196. Hayatın dağdağası altında imanınızı ezdirmeyiniz. Gündelik sorunların eline imanınızı vermeyiniz. Aksine gündelik sorunlarınızı imanınızın eline veriniz, korun üstündeki kar gibi eridiğini göreceksiniz.
197. Hayatın elemleri ve çilelerine karşı dayanıklı olunuz. Unutmayınız ki "irade/hilafet" emanetini dağlar, yerler ve gökler reddederek insan kabul etmiştir. O halde "sen değil dağlar sallansın."
198. Bir Arap kelam-ı kibarında: "Men amene bi'l-Kader/ Emine mine'l-keder: Kadere iman eden/ Kederden emin olur" denilir. Kadere iman etmek demek, tesadüfü inkar etmek demektir. Kader ölçüdür, İlahi ölçü. Bu ölçünün dışında hiçbir şey gerçekleşmez. Bu inanç düdüklü tencerenin düdüğüne benzer. İçi alev alev kaynasa da patlamaz. İşte mü'minin farkı buradadır.
199. Hayatın acıları karşısında pes etmeyiniz. İyi biliniz ki hiç bir acı sonsuz değildir. Çektiğiniz ıstıraptan kaburga kemiklerinizin erir gibi olduğunu görseniz bile Hak dostunun şu manzumede ifadesini bulan tavrını sergileyiniz:
"Kara gün kararıp kalmaz
Dayan ALLAH de ALLAH de
Hangi akşam sabah olmaz
İnan, ALLAH de ALLAH de"
200. Hayatın acılarından ders çıkarmaya bakınız. İnsanları sevinçler değil kederler eğitir. İnsanın başına gelen hadiseler birer "İlahi mesaj", birer "ayet"tir. Onları doğru okumaya çalışınız. "Allah bu olay içerisinde bana hangi mesajı iletti?" diye sorunuz kendi kendinize. Unutmayınız ki acı ilaç içmeden tatlı şifa bulunmaz.
201. Izdırap, kömürü elmas eder. Hayatta hiç sıkıntı çekmeyen insan, firavunun sünnetine tabidir. Keçe dövüldükçe sertleşir, samur kürk kamçı yedikçe güzelleşir. Başına hiçbir sıkıntı gelmeyen mü'min ALLAH'ın kendisini unuttuğundan korkmalıdır. Mü'min ve Zaman
202. Verdiğiniz sözden caymayınız, cayacağınız sözü vermeyiniz. İyi biliniz ki "el-Va'du ke'ddeyn: Vaad, borç gibidir." Vaadinden cayan, borcunu ödemeyen gibidir. Bu nifak alametidir. Zaten münafık da emin olma vasfını kaybeden insan değil midir?
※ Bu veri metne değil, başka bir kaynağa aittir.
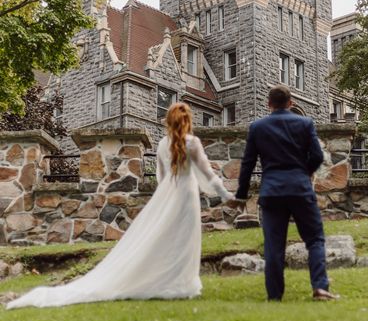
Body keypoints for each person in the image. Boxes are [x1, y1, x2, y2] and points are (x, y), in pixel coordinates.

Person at [7, 103, 233, 309]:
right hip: (186, 194)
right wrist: (225, 194)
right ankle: (181, 283)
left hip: (168, 195)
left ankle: (171, 281)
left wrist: (162, 200)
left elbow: (161, 178)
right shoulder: (192, 143)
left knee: (166, 238)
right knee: (185, 238)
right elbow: (207, 173)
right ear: (188, 121)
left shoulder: (164, 144)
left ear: (168, 121)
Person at [232, 85, 338, 302]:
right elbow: (317, 156)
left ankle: (274, 296)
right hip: (300, 188)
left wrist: (241, 194)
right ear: (291, 103)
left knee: (273, 245)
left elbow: (248, 163)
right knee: (315, 239)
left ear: (268, 104)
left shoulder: (258, 127)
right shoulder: (305, 123)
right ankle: (320, 287)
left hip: (271, 191)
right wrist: (304, 172)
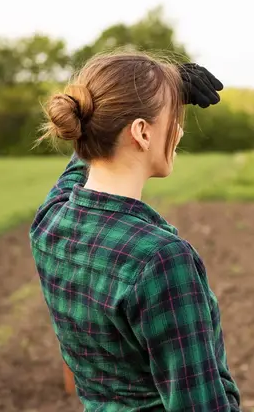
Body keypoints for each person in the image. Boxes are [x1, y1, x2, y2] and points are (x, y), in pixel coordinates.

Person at [28, 51, 240, 411]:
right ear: (141, 132)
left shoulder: (50, 222)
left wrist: (163, 85)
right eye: (174, 118)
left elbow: (82, 160)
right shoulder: (160, 259)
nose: (180, 130)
203. Randevularınıza ihtimam gösteriniz. Randevuya geç gelmek, saat verilmiş bir buluşmayı ve toplantıyı geciktirmek çağın insanının tabiatı halini almıştır. Sözünde duranların zarara uğradığı bir eyleme zulüm karışmış demektir. Bu hastalığın insanlar arasında meleke halini alması sadakatin değil 'yalan'ın teşvik görmesi anlamına gelir.
204. Vakit hayattır. Zamana kıyan kendisine kıyar. Kendi vaktinizi öldürmeye bile hakkınız yokken başkasının vaktinin katili olmaya nasıl hakkınız olabilir? Vakit, ibadetlerin imamesi olan namazın şartlarından biridir. Her namaz vakti ALLAH'ın verdiği bir randevudur. Bununla Rabbimiz bize zaman şuuru kazandırmaktadır. Zaman şuuru, zamanın farkında olmak, onun değerini bilmek ve israf etmemek, onu yerli yerinde kullanmaktır. Zaman, insana verilen en kıymetli "rızık"tir. Her rızık gibi mahduttur ve hesabı sorulacaktır.
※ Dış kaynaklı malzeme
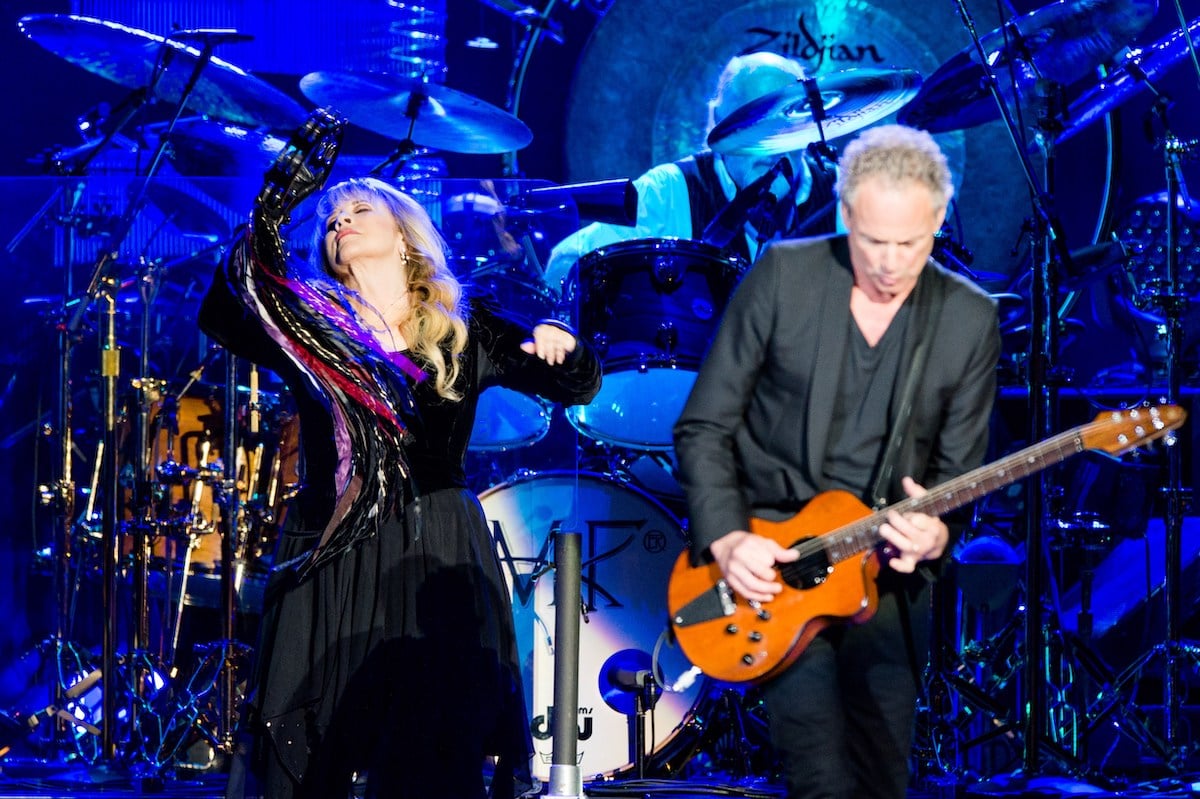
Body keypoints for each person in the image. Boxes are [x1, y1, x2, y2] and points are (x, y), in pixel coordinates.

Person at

205. Saat kullanınız. Saati kolunuzda bir süs gibi değil size yaşadığınızı duyumsatan, öleceğinizi hatırlatan, her saniye kapınızı çalan bir zaman habercisi gibi kullanınız. Günlük planınızı • yaparken dakikalarla konuşunuz. Gerçekte gece ve gündüzün birbiri ardınca gelişinin, ayın geçirdiği evrelerin, yılın mevsimlerinin insana vermek istediği şuur "zaman şuuru"dur. Her gün, insana ölüp yeniden dirileceğini haber verir. Her doğan yeni ay, insana ölüp dirileceğini haber verir. Yazı ve kışı, baharı ve güzüyle her yıl insana hayatın da mevsimleri olduğunu haber verir. Bunlar zaman üzerine yazılmış kevni ayetlerdir.
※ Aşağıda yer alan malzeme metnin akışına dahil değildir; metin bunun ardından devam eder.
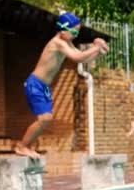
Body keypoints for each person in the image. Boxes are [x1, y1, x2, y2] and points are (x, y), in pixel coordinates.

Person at [15, 12, 109, 158]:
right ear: (63, 29)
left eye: (78, 32)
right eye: (74, 32)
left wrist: (98, 51)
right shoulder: (57, 43)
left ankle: (27, 146)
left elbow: (81, 59)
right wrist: (96, 47)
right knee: (44, 118)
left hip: (43, 87)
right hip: (35, 84)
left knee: (46, 119)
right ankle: (21, 146)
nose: (76, 35)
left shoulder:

206. Bir de Kur'anî ayetler var: "vel'asr: zamana yemin olsun", "velleyl: geceye yemin olsun ...", "vennehar: gündüze yemin olsun", "vedduha: kuşluğa yemin olsun ", "velfecr: fecre yemin olsun...", "veşşefak: şafağa yemin olsun...", "vessubh: sabaha yemin olsun..." Bütün bu ilahi yeminler en büyük nimetlerden biri olan zamana çekilen dikkattir. ALLAH'ın bunca dikkat çektiği şeyi önemsememek ise gafletin ta kendisidir.
207. Bir görevi yapmaya "zaman bulamadım" mazeretini ileri sürenlerin ilk dikkat edecekleri nokta zamanı israf edip etmedikleridir. İsraf edilen herşey gibi zaman da israf ediliyorsa bereketi kaldırılır. Birşeyden ki bereket kaldırılmışsa, bir saatlik işi bir günde yapar, adınızı da çalışkan koyarsınız. Aslında ziyandasınız da farkında değilsinizdir. Dahası zamanınızın bereketi alınmıştır. Biliyorsunuz her nimet "şükredildiğinde artırılır". ALLAH'ın iki ismidir "Gâbıd: daraltan" ve "Basit : genişleten". Zamanınızı da daraltır ve genişletir.
208. Zamanın hakkını veren insanların küçücük bir ömre kocaman şeyler sığdırdığım hayretle görürsünüz. Bunun sun işte burada yatmaktadır.
209. Batı medeniyeti "akşamcıdır". İnsanları gece yarısı yatırıp kuşluk vakti kaldırır. İslam medeniyeti ise "sabahçıdır", seher medeniyetidir.
210. Müslüman güneşi üzerine doğdurmaz, aksine güneşin üzerine kendisi doğar. Bilir ki "güneşi üzerine doğduranın o günü ölmüştür." Bu ölüş, zamanın bereketinin alınması anlamındadır. Gecenin koynuna kabre girer gibi girer. Gecesi güzel olanın gündüzü de güzel olacaktır. Gündüzle gece, dünya ile ahiretin 24 saat içerisindeki tecellisidir.